At the February 11, 1993 public hearing, only Crystal and Joe Brennan of the Connecticut Business and Industry Association testified on the bill. In that testimony, as well as in comments by committee members, it was acknowledged that the proposed change represented both an expansion of, and an increase in, the sales tax. Brennan testified against the bill for that reason.
Floor Debate and Vote
When the bill came to the House floor on June 3, 1993, the House adopted six amendments, including the one concerning the sale of the OTB system. Representative Maddox offered an unsuccessful amendment (House “I”) that would have deleted the delivery charge change. In opposing House “I,” Representative Mulready, the Finance Committee co-chair said:
Actually, Mr. Speaker, on a more serious note, this is an item of great confusion for retailers in the State of Connecticut, partly because of the point of delivery of the item being sold. We met with the number of members of some of the retail chains including some of the larger retail chains, and they in fact wanted some level of certainty to what happened here.
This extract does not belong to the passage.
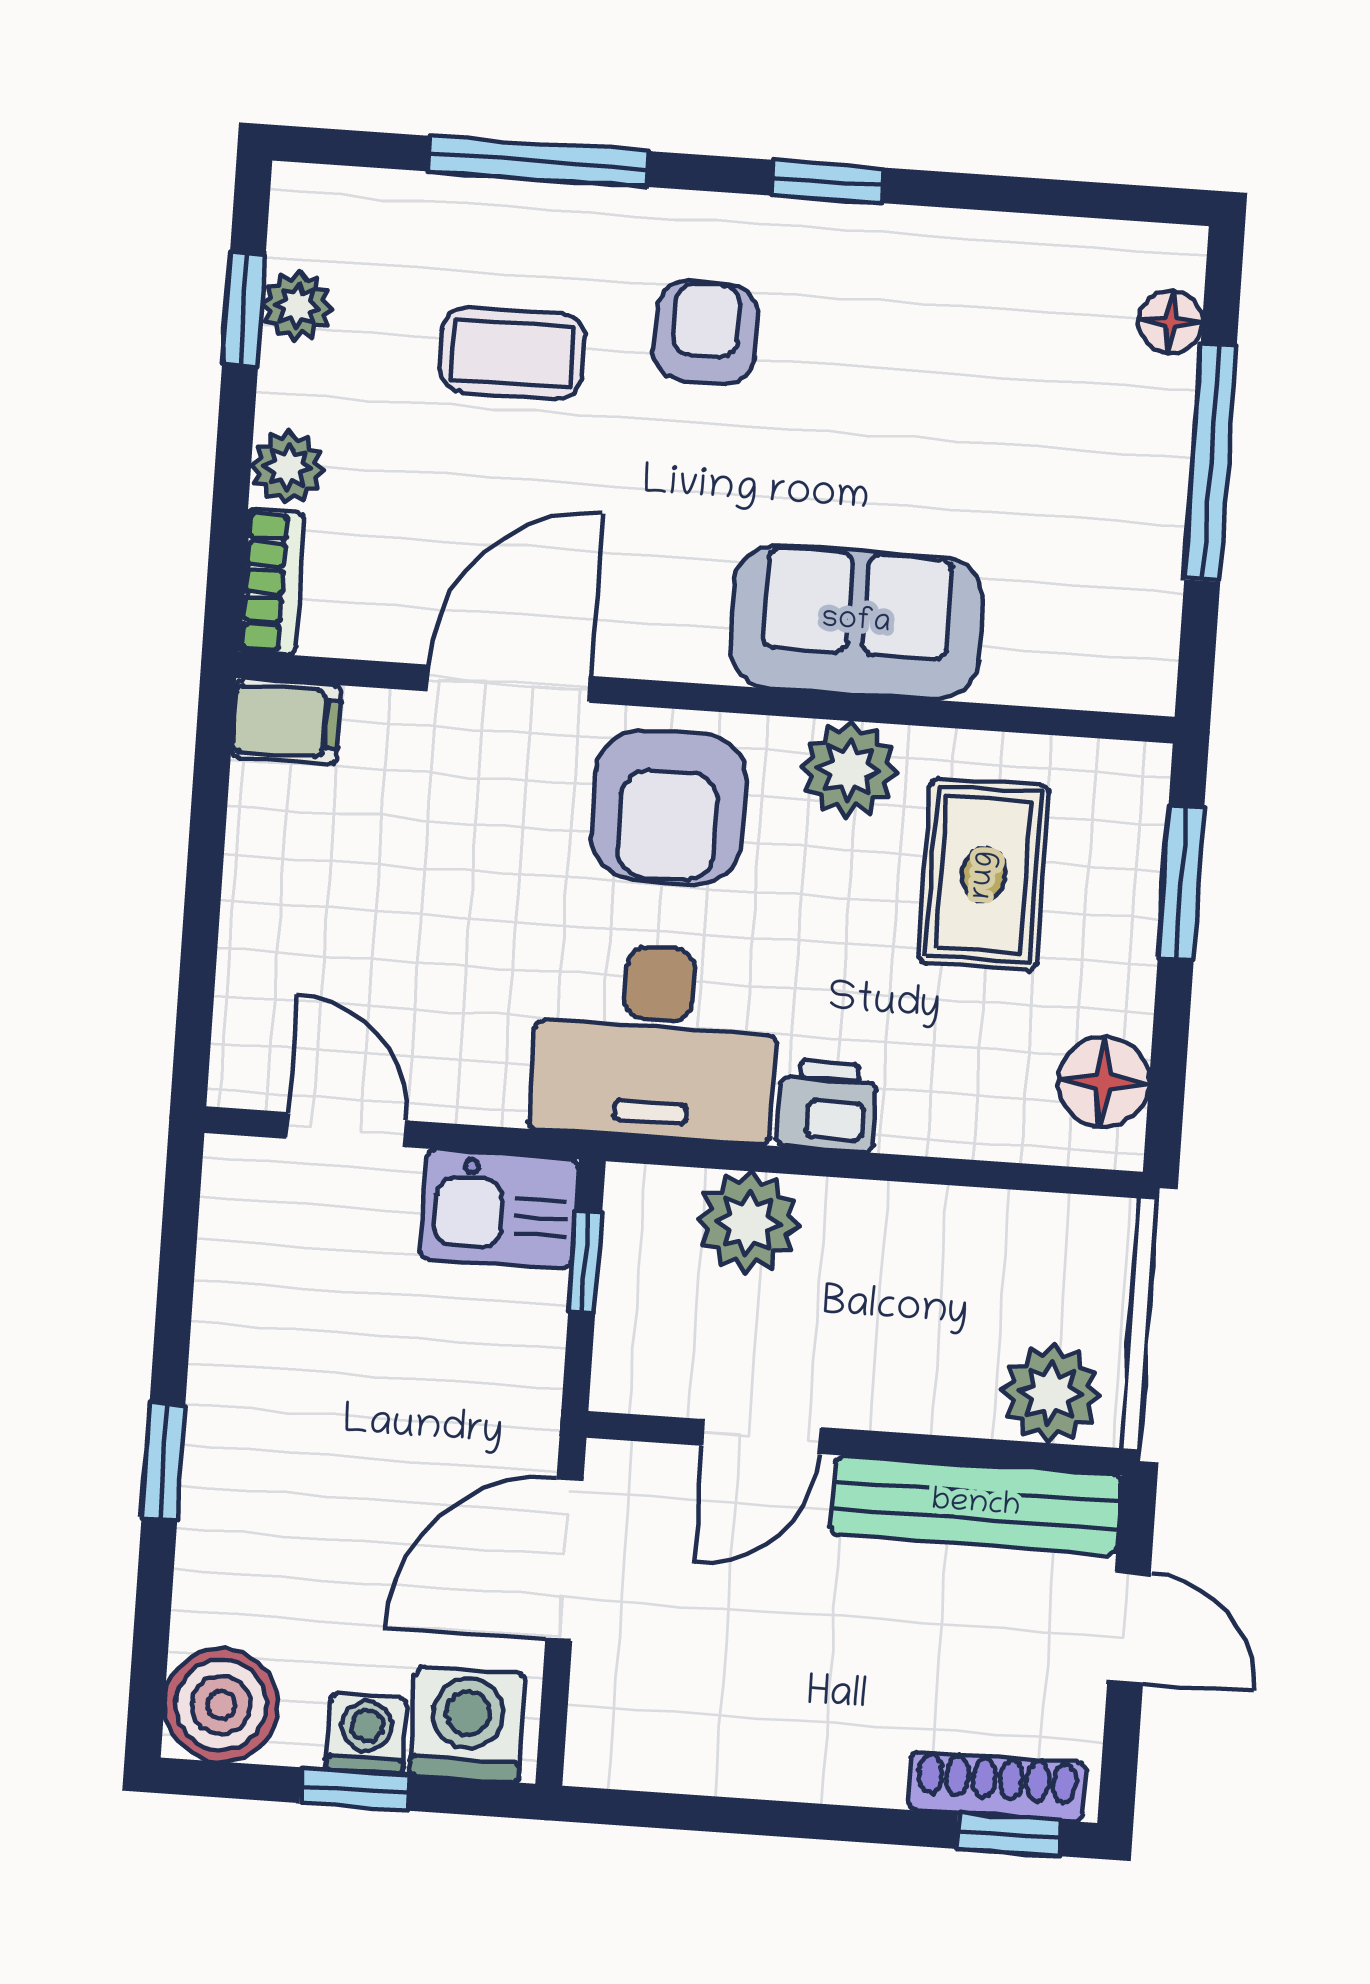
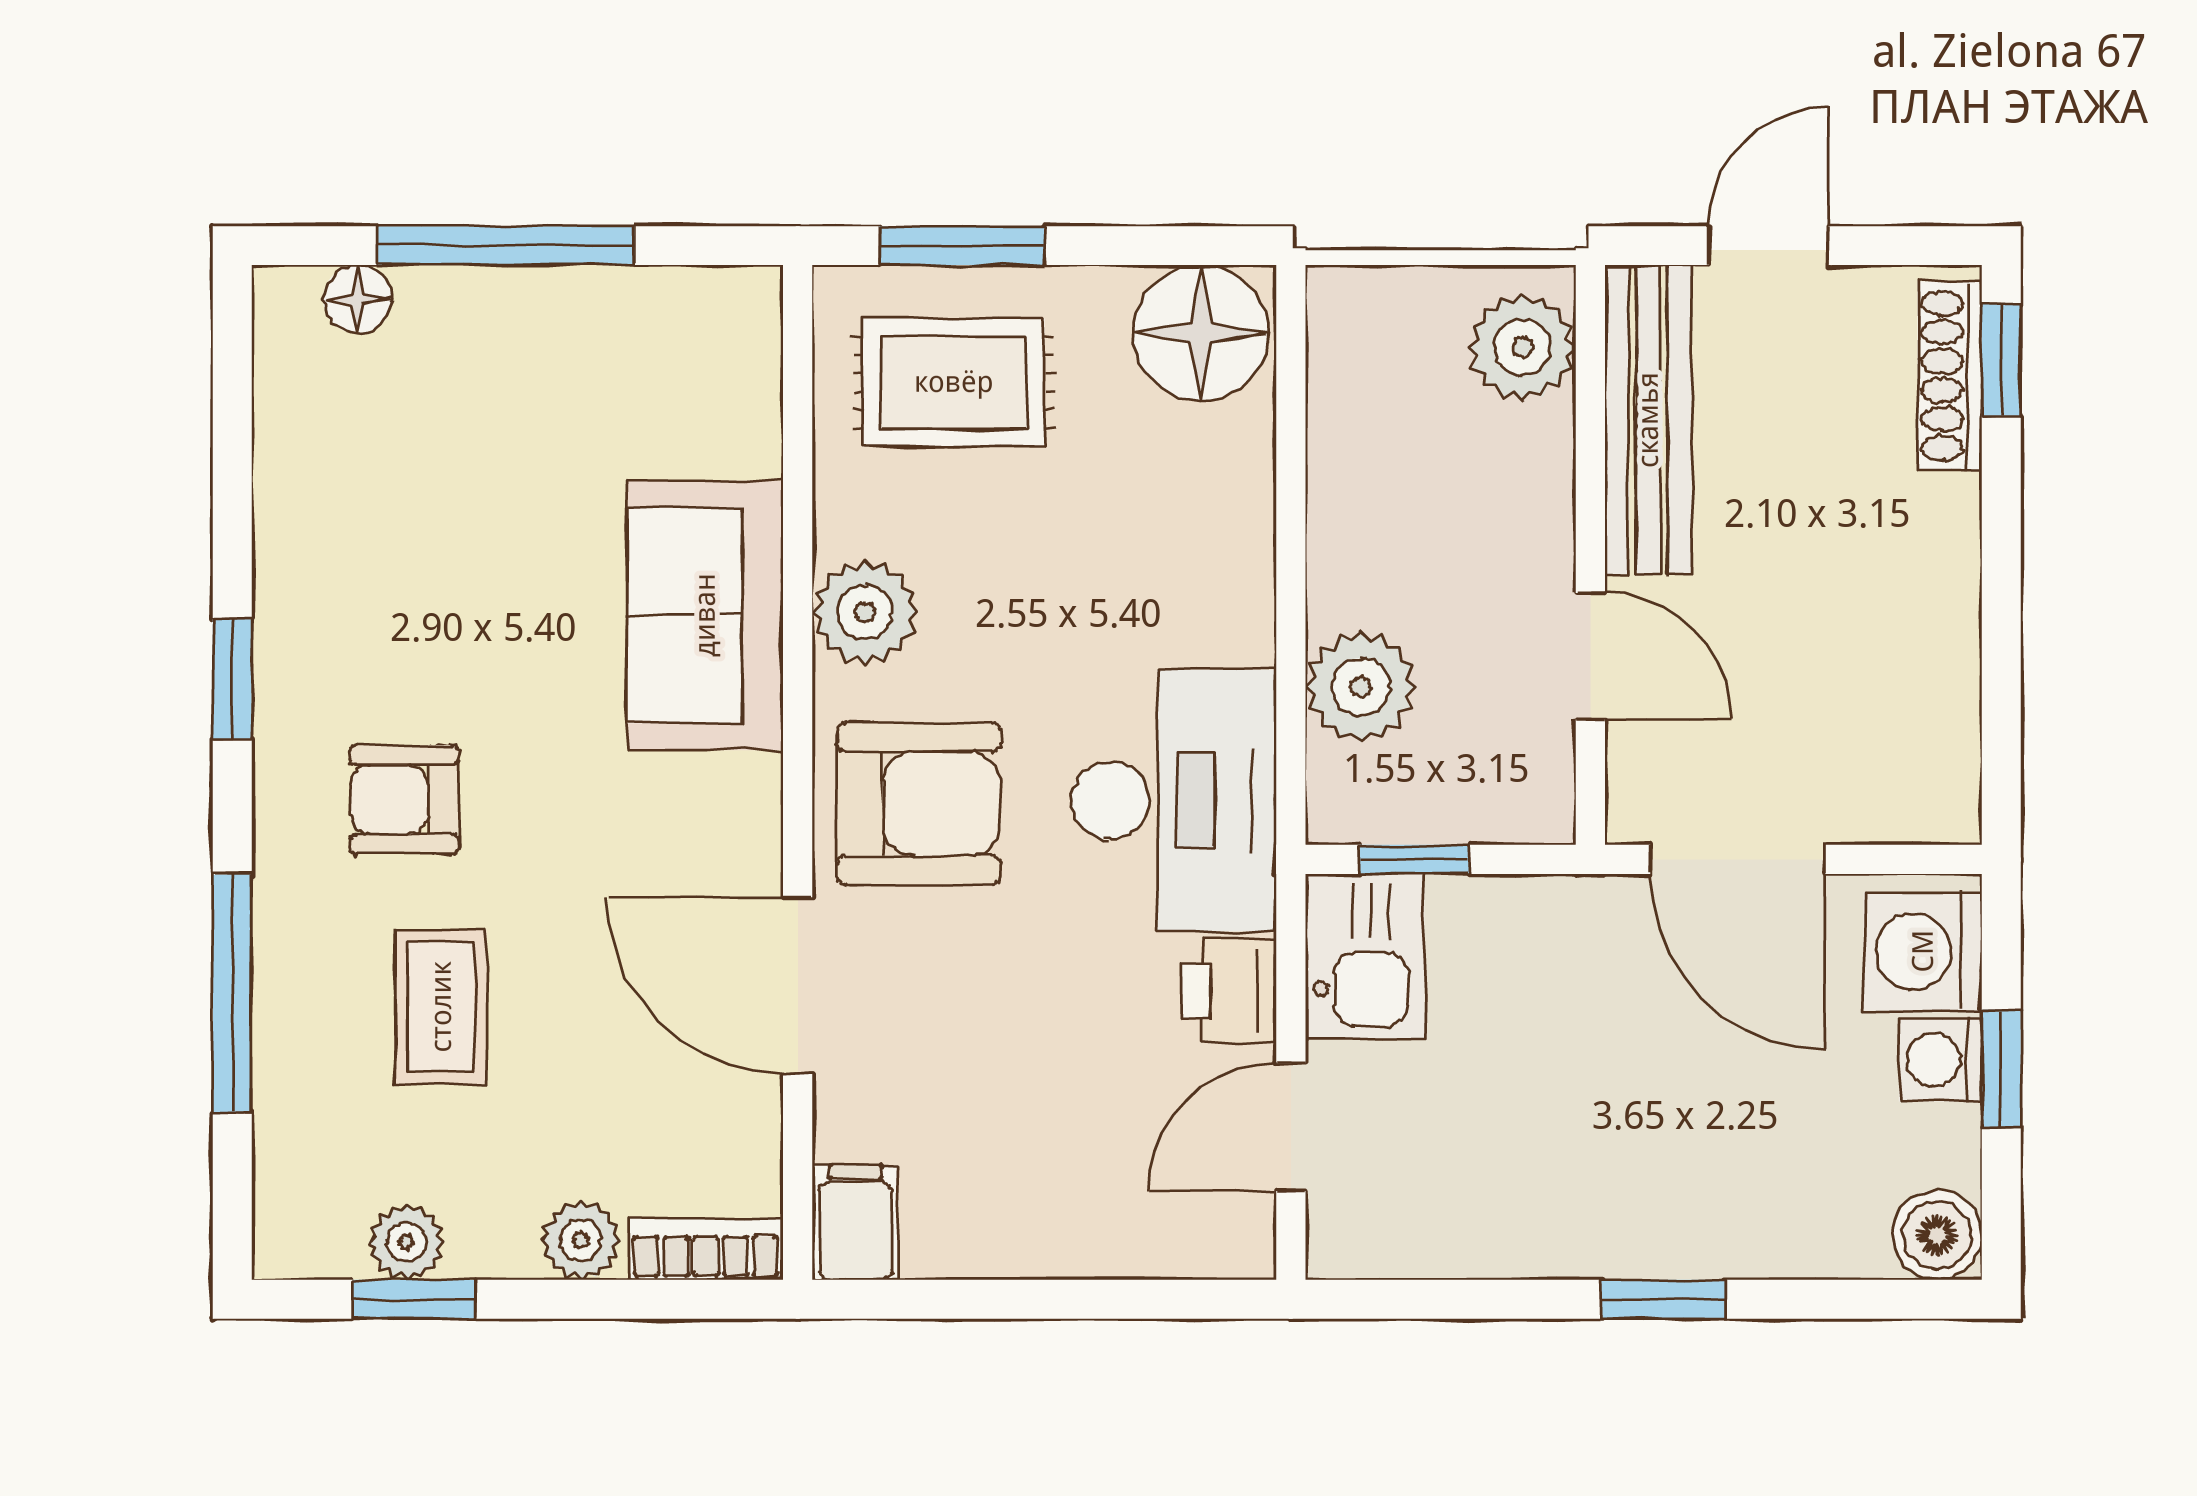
rug: (984, 875) -> (954, 382), moved
floor lamp: (1103, 1082) -> (1200, 333), width x1.38, depth x1.38
printer: (827, 1106) -> (1229, 991), moved
boiler: (221, 1705) -> (1937, 1235), width x0.73, depth x0.73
Now obviously they would prefer the level of certainty to be that under no circumstances does the tax apply to transportation charges, but they were willing to live with this because it in fact gives them certainty, and it imposes it prospectively as of July 1 of this year so that there's no uncertainty about the past either, so we do have the, albeit lukewarm, support of the retail community in this particular bill. . . .
House “I” failed by a vote of 63-82.
The Senate passed the amended bill unanimously on the consent calendar on June 7, 1993, without discussing the delivery charge provision.
PRE-1993 LAW
As mentioned above, before the sales tax law was changed in 1993, it required the taxable sale price of an item to include “the cost of transportation of the property prior to its purchase.” This language dates from the original passage of the Connecticut sales tax in 1947 and it was part of the law from 1947 to 1993.
DRS rulings show that the department interpreted the pre-1993 law to allow only “transportation charges for delivery which occurs prior to the passage of title” of the item to be included in its taxable sale price (DRS Rulings 89-257 and 90-39). At the 1993 public hearing, DRS Commissioner Crystal, in response to a hypothetical question from Representative Gelsi about a furniture delivery, explained the problem with the prior law:
Transactions can be unbundled and what has happened in the past is that people start invoicing separately for the goods and separately for the transportation and we're never certain when title passes and whose it is and therefore when the tax is due.